The two rollouts have gone in opposite directions. The government program kept expanding. The consumer market ran into a reckoning, and the Orlando courtroom was only the sharpest piece of it. Judge Conway’s ruling let the app be treated as a defectively designed product. The Federal Trade Commission opened a formal inquiry into seven companion-bot companies. New York’s AI Companion Models Law and California’s companion chatbot statute now require bots to admit they are not human and to steer suicidal users toward help. Character.AI said it would bar minors from open-ended chat, and the boy’s mother, Megan Garcia, settled her suit in January, along with a cluster of similar cases from other grieving families. Those settlements closed the families’ private claims but left the public ones open, which is how the company ended up, four months later, accused by Pennsylvania of practicing psychiatry without a license.
So the very feature being sued over and banned for children, a machine built to feel like a person, is exactly what makes ElliQ useful for the old. ElliQ starts conversations on its own, remembers what you told it yesterday, and tells jokes. The Garcia complaint listed those same qualities as defects. That is the bind. The thing you would have to strip out to protect the children is the same thing that helps the seniors.
This is the problem Leo XIV takes up in Magnifica Humanitas, and his basic move is the one Judge Conway already made, to separate what the machine says from how the machine was built. The judge would not shield the chatbot’s words as protected speech, and she let the family sue over the design that generated them, the absent age checks, the bots that kept insisting they were real people. The pope makes the same point in moral language. AI is never morally neutral, he writes, because every system bakes in choices and priorities through what it measures, what it ignores, and what it optimizes for, which means moral judgment has to look at how the system was designed (para. 104). In court and in the encyclical alike, the machine’s words have no author to hold responsible, and that is exactly why the people who built the machine have to answer for them.

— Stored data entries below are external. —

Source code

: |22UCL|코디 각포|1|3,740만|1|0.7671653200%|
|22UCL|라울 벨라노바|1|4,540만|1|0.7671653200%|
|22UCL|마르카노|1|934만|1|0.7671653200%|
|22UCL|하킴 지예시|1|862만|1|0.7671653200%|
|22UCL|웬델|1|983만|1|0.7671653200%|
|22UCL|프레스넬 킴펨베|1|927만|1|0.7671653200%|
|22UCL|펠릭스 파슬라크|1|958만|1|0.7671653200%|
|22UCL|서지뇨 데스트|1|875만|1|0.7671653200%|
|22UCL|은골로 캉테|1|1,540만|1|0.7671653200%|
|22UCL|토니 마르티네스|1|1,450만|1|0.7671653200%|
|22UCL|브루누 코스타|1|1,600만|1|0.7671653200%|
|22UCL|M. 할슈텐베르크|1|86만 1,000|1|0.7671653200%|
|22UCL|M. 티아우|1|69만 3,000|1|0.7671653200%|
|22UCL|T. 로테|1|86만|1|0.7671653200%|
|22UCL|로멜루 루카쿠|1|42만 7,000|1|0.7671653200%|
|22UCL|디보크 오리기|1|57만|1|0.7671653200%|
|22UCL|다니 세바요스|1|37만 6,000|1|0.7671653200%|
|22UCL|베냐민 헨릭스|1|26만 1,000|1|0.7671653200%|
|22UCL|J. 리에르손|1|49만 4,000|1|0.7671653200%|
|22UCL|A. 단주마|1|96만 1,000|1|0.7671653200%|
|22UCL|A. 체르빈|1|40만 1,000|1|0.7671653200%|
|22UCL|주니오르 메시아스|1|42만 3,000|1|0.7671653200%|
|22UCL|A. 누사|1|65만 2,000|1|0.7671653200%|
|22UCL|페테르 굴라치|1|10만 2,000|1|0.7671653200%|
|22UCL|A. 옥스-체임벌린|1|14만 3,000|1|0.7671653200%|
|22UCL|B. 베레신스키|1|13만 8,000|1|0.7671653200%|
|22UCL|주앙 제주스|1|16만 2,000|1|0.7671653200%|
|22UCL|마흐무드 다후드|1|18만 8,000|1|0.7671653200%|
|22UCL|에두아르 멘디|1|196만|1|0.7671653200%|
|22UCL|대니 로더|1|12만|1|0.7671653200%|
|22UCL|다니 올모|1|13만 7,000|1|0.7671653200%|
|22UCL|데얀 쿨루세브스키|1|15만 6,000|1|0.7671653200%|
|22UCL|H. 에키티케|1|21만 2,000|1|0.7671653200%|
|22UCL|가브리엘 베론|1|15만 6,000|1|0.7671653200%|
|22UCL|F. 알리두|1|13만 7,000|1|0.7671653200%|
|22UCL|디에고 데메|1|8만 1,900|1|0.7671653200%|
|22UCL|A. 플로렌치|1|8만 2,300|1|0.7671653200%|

From there the encyclical turns accountability into something like a test of care. The danger Pope Leo points to is quieter than outright deception. A person who leans on simulated company, he warns, may “gradually lose the very desire to form genuine human connections” (para. 100). That gives you a rough way to sort these machines. Does a given system send its user back toward other people, or does it set itself up as the competition? Leo also condemns business models that run on human weakness, and he puts the moral weight on the people who design and finance them (para. 170). Run American policy through that test and the apparent contradiction starts to dissolve. Jan’s robot kept nudging her toward a yoga class, toward friends, toward her family. The teen product checked no ages, optimized for time on the app, and shipped a bot that asked Sewell to keep their relationship exclusive. One returns the user to her life. The other moves into it.
Legislators and judges who face the next Garcia could write that line into law. The standard could be that companionship technology has to actually reduce loneliness, not just maximize the hours people spend on it, with the burden of showing the difference resting on the companies that profit from the intimacy. That would be one way to take the old question seriously, and to put into law what the makers of these machines owe the people who live with them.